▸ TASK
Please count the lines in the records below that contain the string "Horňák", treating uppercase and lowercase as different, and reply with only that number.

▸ DATASET EXCERPTS
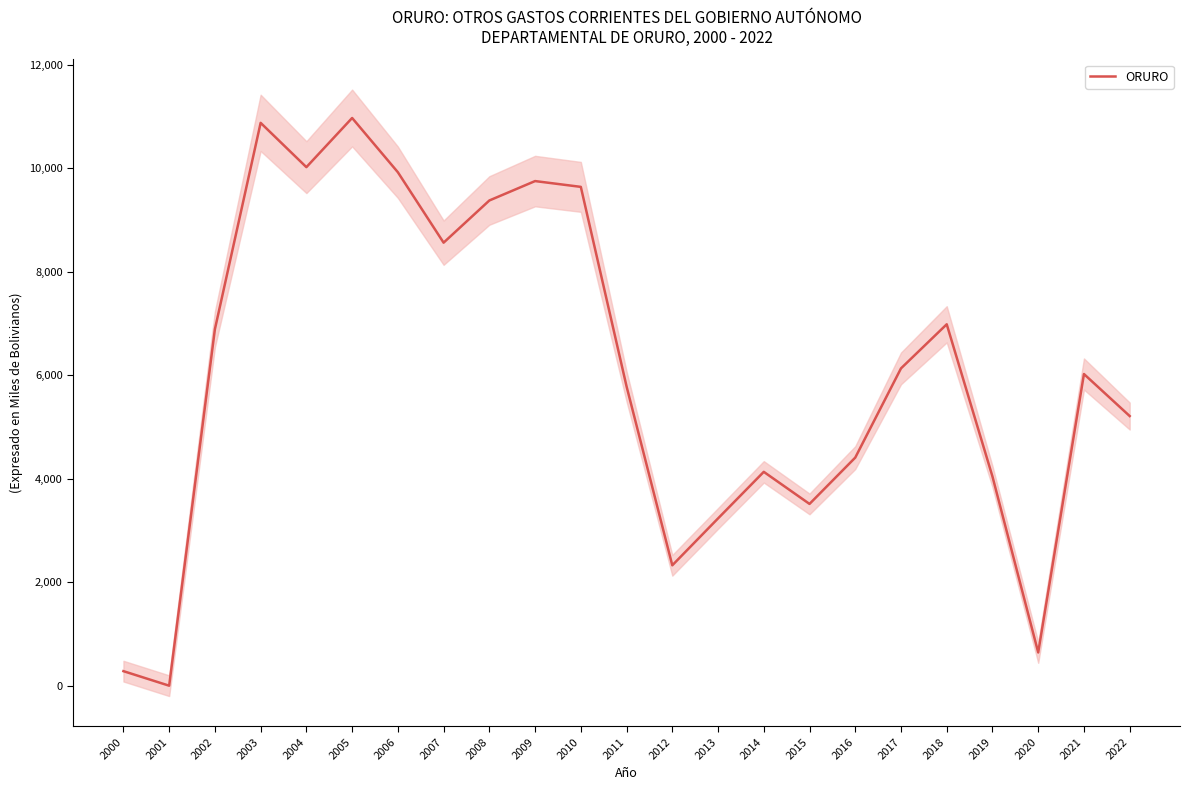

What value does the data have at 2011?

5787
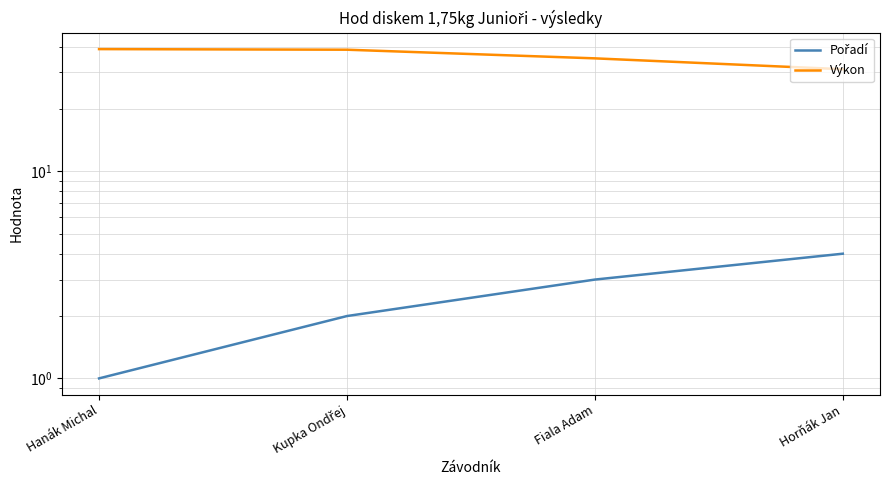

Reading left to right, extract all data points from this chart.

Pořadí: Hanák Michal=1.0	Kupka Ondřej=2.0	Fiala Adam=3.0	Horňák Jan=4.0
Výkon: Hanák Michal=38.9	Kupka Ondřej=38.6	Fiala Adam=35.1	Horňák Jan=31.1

▸ SOLUTION TO THIS TASK
2